Opinião: O mercado da memória

Memorabilia é um desses anglicanismos que não pegaram no Brasil. Dependendo da idade do leitor talvez a palavra que venha em mente seja souvenir, de origem francesa, que soa um tanto antiquada para um momento em que tanto se fala em NFTs e blockchain.

Nessa hora, recorremos ao verbete “colecionismo”. Com sentido mais amplo, a palavra que originalmente engloba mais de uma categoria de itens e traduz um comportamento funciona bem para enquadrar aquelas figurinhas do Campeonato Brasileiro de 1996 que resistem bravamente a cada faxina na gaveta de quinquilharias. Seu apego à “careca cabeluda” estampada no cromo autocolante do corintiano Alcindo, a figurinha do craque Bebeto com a camisa do Flamengo ou até mesmo o goleiro botafoguense Wagner com o seu boné pitoresco são amostras de que a nostalgia tem um lugar importante dentro da nossa memória afetivo-desportiva.

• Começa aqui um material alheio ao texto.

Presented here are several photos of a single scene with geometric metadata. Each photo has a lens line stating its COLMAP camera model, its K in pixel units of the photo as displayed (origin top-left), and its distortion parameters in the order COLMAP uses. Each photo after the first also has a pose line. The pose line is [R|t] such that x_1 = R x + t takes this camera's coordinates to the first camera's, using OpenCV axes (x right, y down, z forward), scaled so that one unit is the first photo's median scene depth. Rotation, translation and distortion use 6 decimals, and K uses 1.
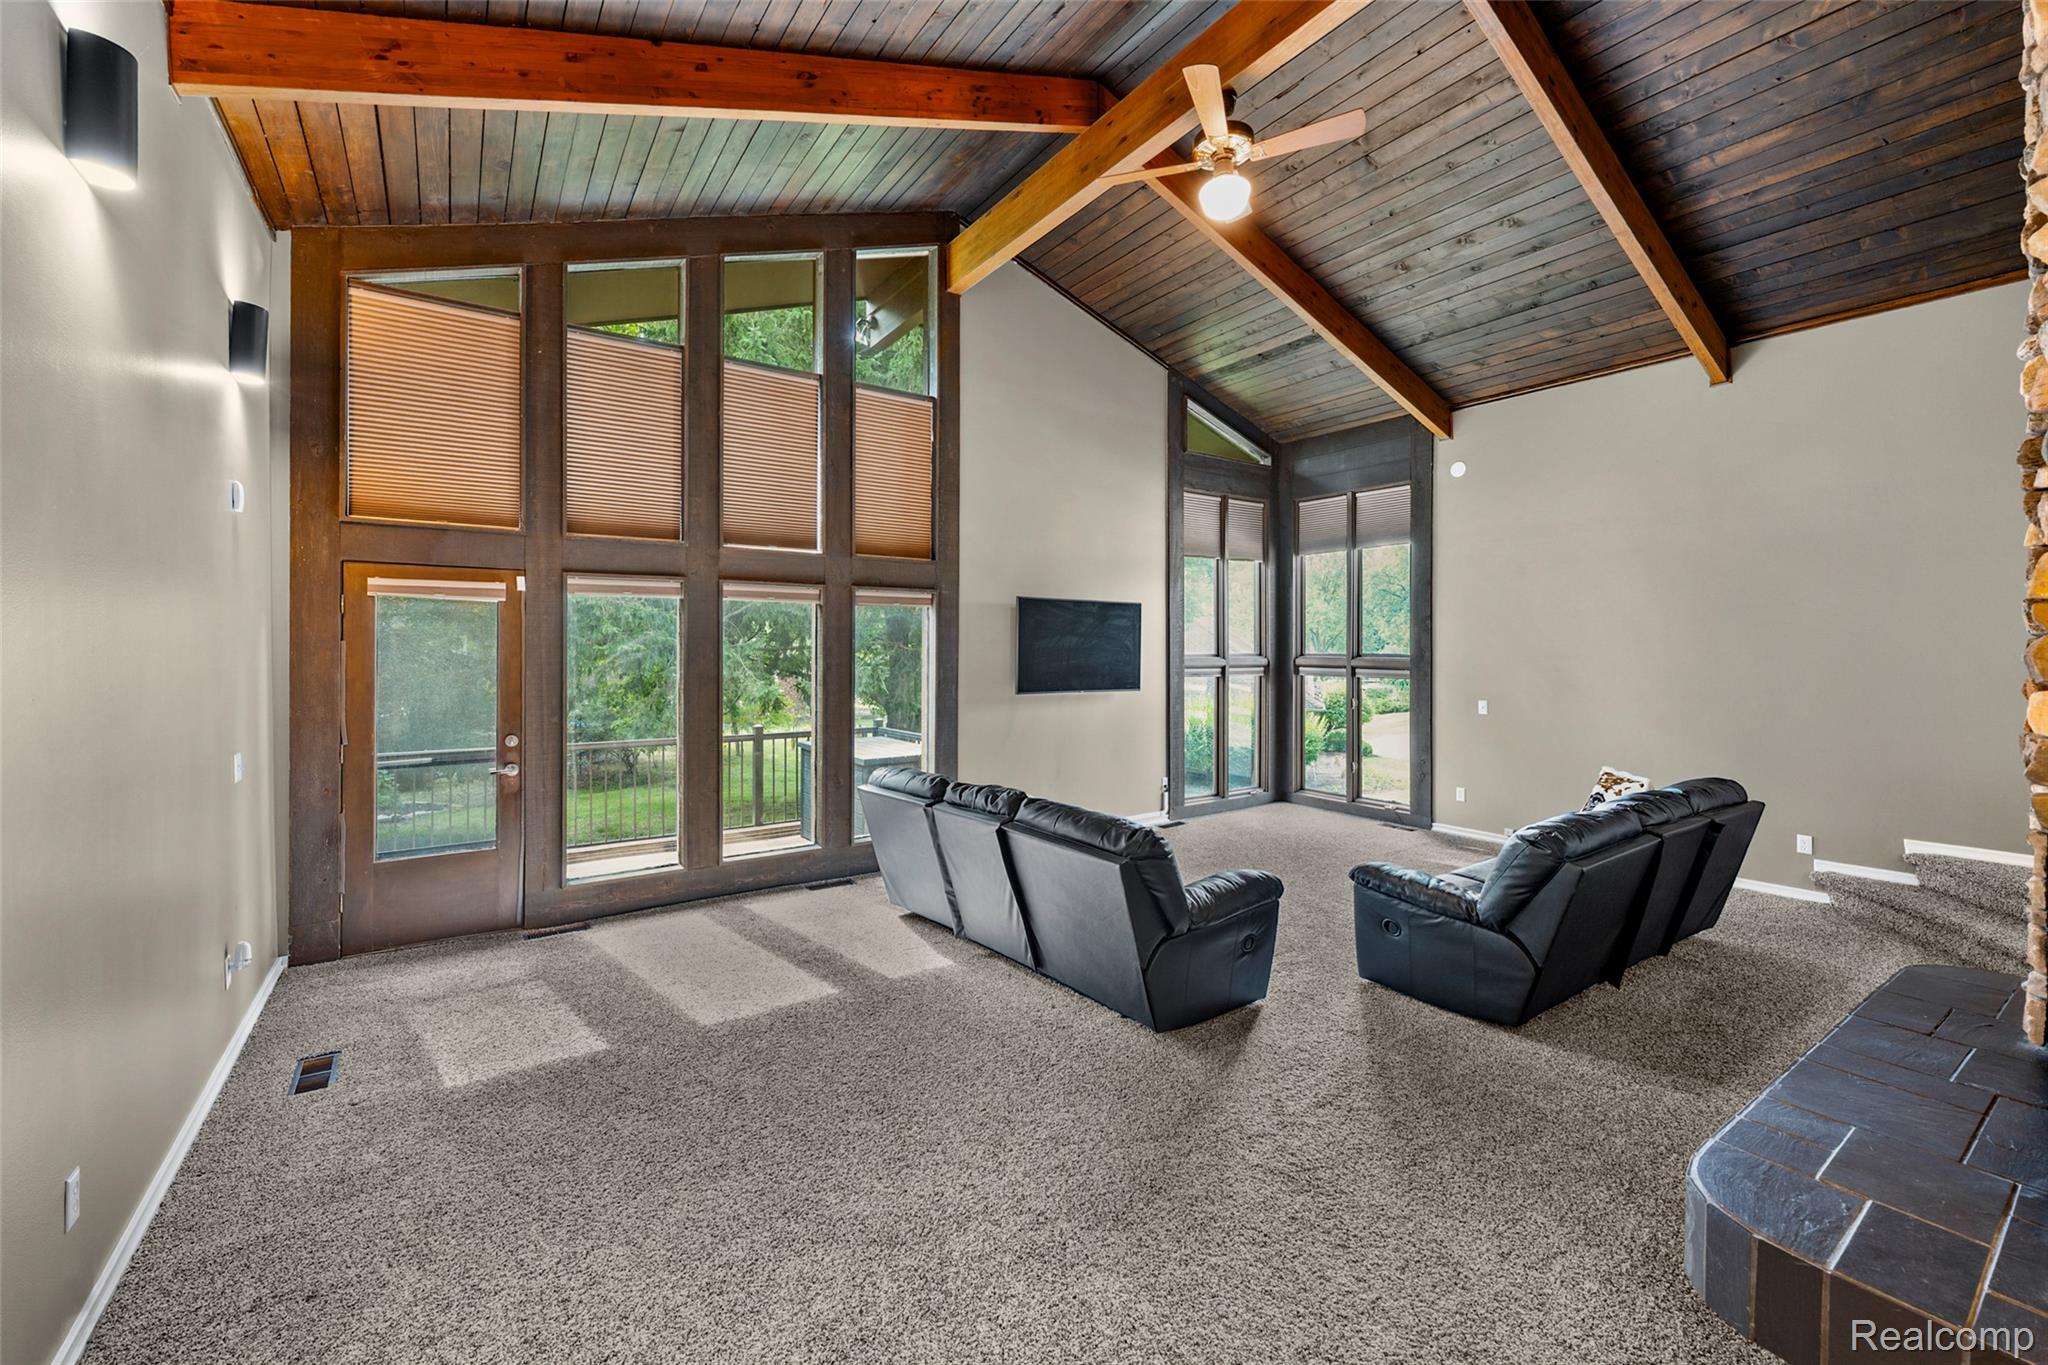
lens RADIAL K [[821.5, 0, 1022.6], [0, 821.5, 649.8], [0, 0, 1]] dist [0.000085, -0.000188]
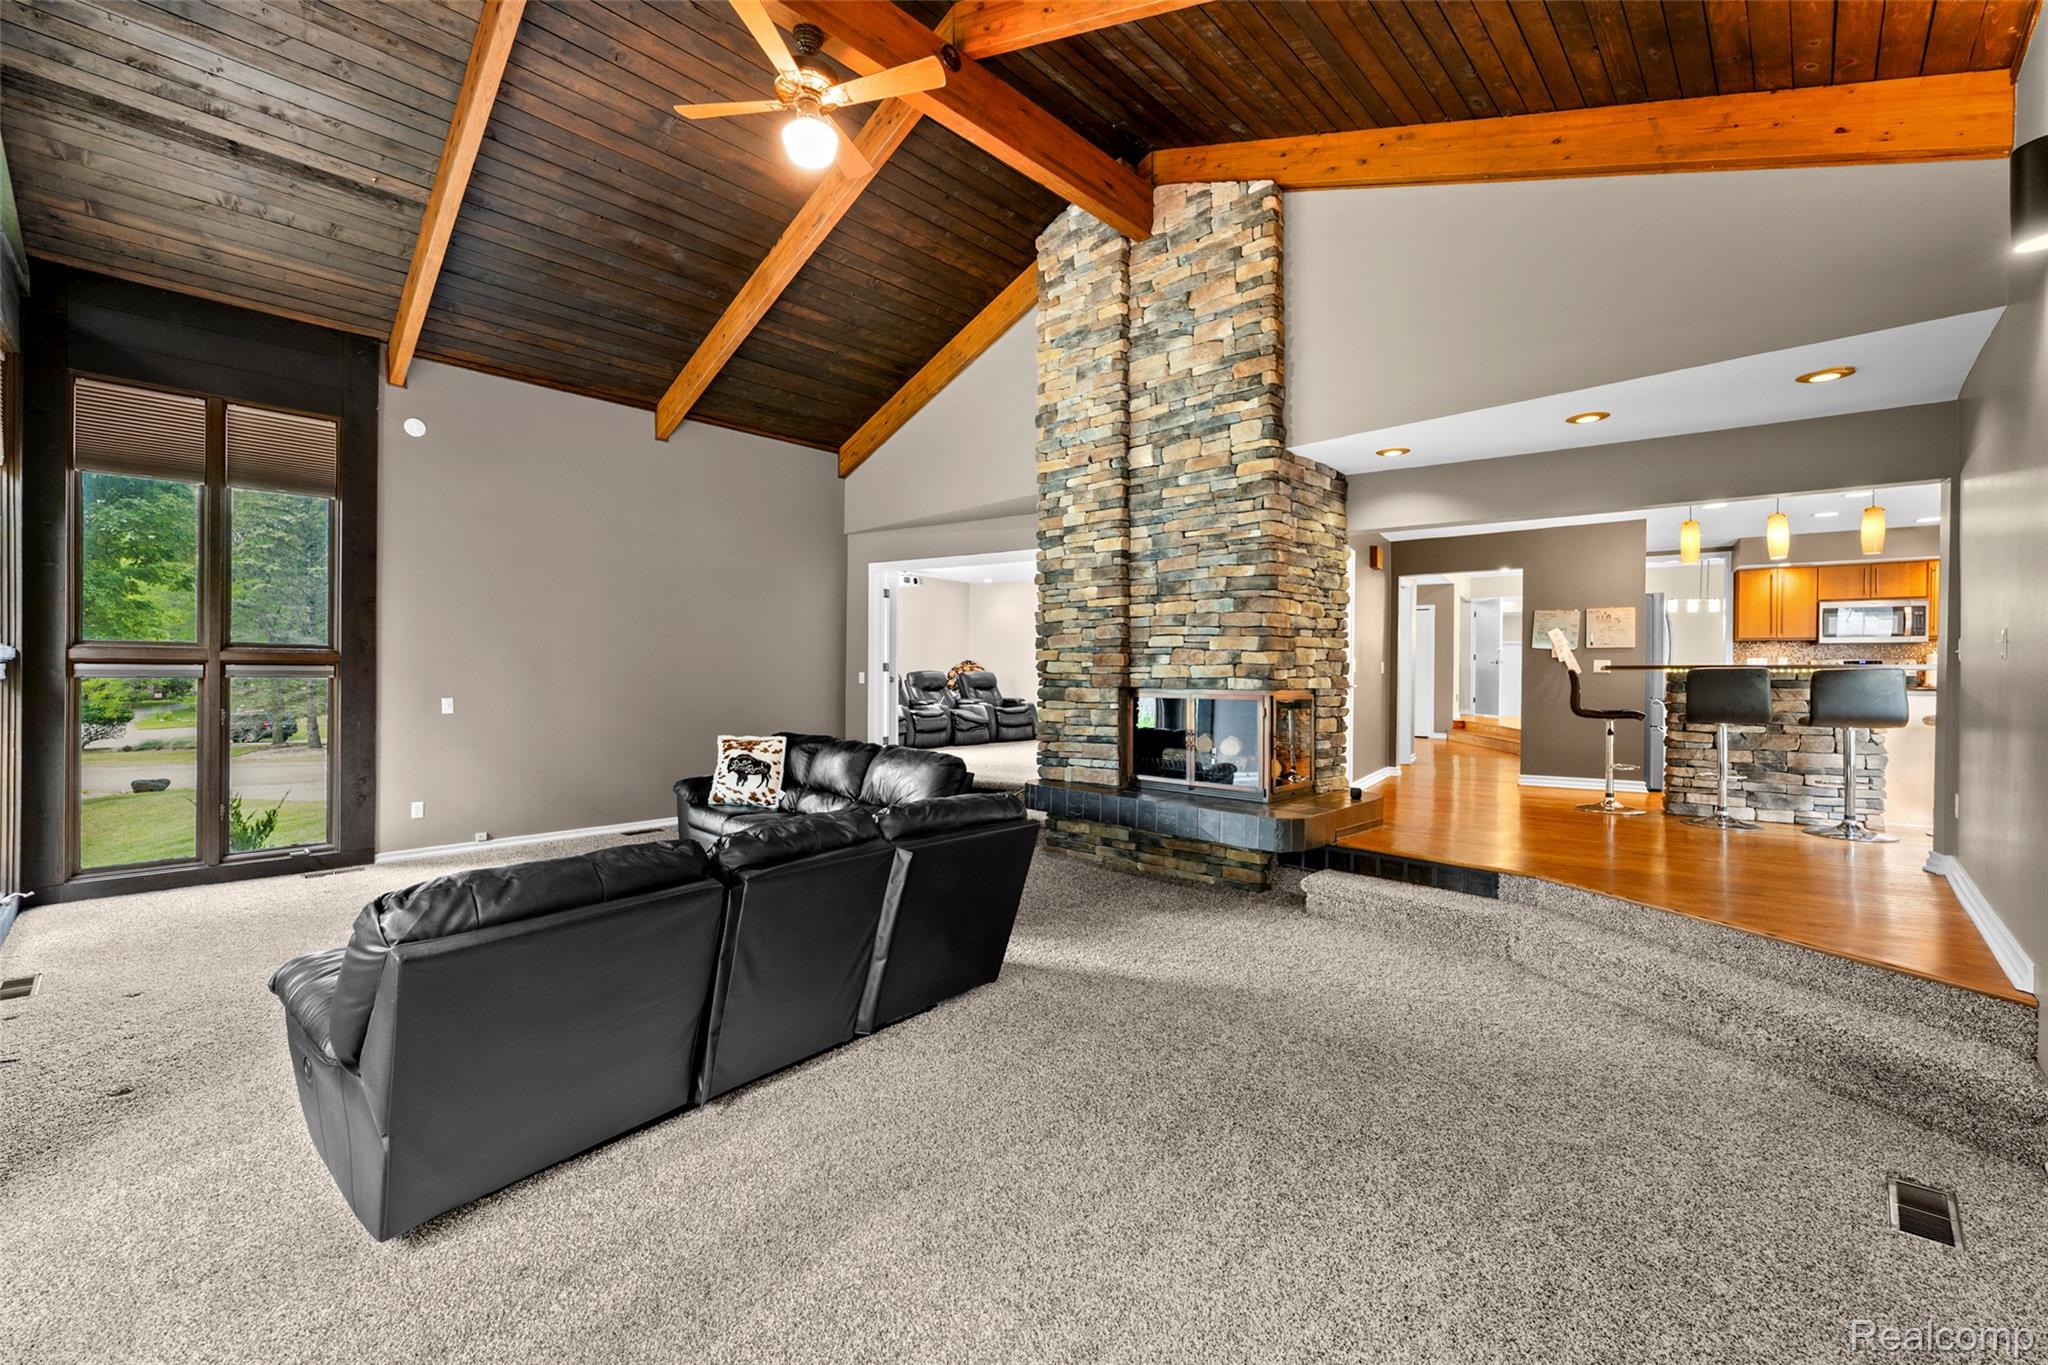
lens RADIAL K [[845.6, 0, 1024.0], [0, 845.6, 682.5], [0, 0, 1]] dist [-0.000718, -0.000181]
pose [[-0.214777, -0.023671, 0.976376, -0.424709], [-0.007120, 0.999718, 0.022671, 0.017577], [-0.976637, -0.002083, -0.214885, 0.529581]]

Essa saudade de outros tempos é um fator tão importante quanto a antiguidade e a raridade na hora de se atribuir valor a um produto. No entanto, enquanto nos Estados Unidos o mercado de colecionáveis esportivos movimenta em torno de US$ 15 bilhões por ano, aqui no Brasil ele praticamente se restringe a garimpar itens na internet por preços arbitrários, indexados por altas doses de sentimentalismo.

No mercado brasileiro, por exemplo, aquele Bebeto rubro-negro pode sair pelos mesmos R$ 8 que uma figurinha dourada e brilhante do Pelé “legends”, lançada para a Copa do Mundo de 2018. Já uma figurinha avulsa mais antiga do Rei do Futebol, do álbum de 1974 “Brasil de Ouro”, custa quase o mesmo que uma camisa de 1998 da seleção americana de futebol autografada pelo extravagante zagueiro ruivo Alexi Lalas, ou que o álbum inteiro com um Pelé colado e estampando as páginas ao lado de Chacrinha, Hebe Camargo, três dos Beatles e alguns outros cromos faltando.

Claudio Pracownik é CEO da Win The Game / Divulgação 

Grande parte das cifras movimentadas nos EUA vem de uma indústria que, por décadas, se consolidou em torno do colecionismo e alçou voos ainda mais altos com a chegada de tecnologias como a do blockchain e dos NFTs. É um universo que engloba desde corretoras de investimentos até agências especializadas em avaliar autenticidade e qualidade de itens como artigos esportivos, cards de Pokémon, cartuchos de videogame vintage, bonecos Funko e NFTs. São ativos que, nessa nova economia, transcenderam o papel de colecionáveis e se transformaram, inclusive, em alternativas de investimentos. Não é à toa que empresas como Disney e Visa, e até clubes brasileiros, como o Atlético Mineiro, têm olhado com atenção para esse mercado.

Dibbs

O movimento recente da Amazon de investir na plataforma de cards on-line Dibbs reforça o boom de novas teses para esses ativos. Fundada em outubro de 2020, a startup é mais do que um site para compra e venda desse equivalente americano às nossas figurinhas. Os cards, ou cartas, em bom português, são figurinhas mais encorpadas, que se assemelham a cartas de baralho.

Presentes há mais de sete décadas na cultura esportiva dos EUA, os cards, que no início apenas celebravam os feitos de um atleta, hoje agregam estatísticas e feitos dos atletas, e podem incluir um pedaço de uniforme utilizado em uma partida importante, ou até mesmo vir com um autógrafo de próprio punho.

Com valores que partem de US$ 5 por um pacotinho com um punhado de cartas da temporada atual, e chegam a incríveis US$ 6,6 milhões por um dos primeiros cards da história ou US$ 4,3 milhões por uma versão exclusiva do card de um novato de 2017, o quarterback campeão do Super Bowl Patrick Mahomes, a Dibbs entendeu por bem ampliar seu mercado e democratizar seu acesso aplicando o conceito de “fractional shares”, cada vez mais popular no mercado de arte, que permite vender frações de qualquer item por valores que cabem no bolso da maioria dos interessados.

Falar em figurinhas, cartas e camisas autografadas pode soar pueril para pessoas que ainda gostam de investir em ativos mais tradicionais como ouro e CDBs, ou para quem surfa nas doses de especulação e na volatilidade do mercado de ações e cripto. No entanto, a chegada de ingressos de partidas e cards virtuais com artes exclusivas no formato de NFT abre um universo de novas receitas para o esporte e, de partida, transforma os colecionáveis em um ingrediente importante para promover (e monetizar!) o engajamento dos torcedores.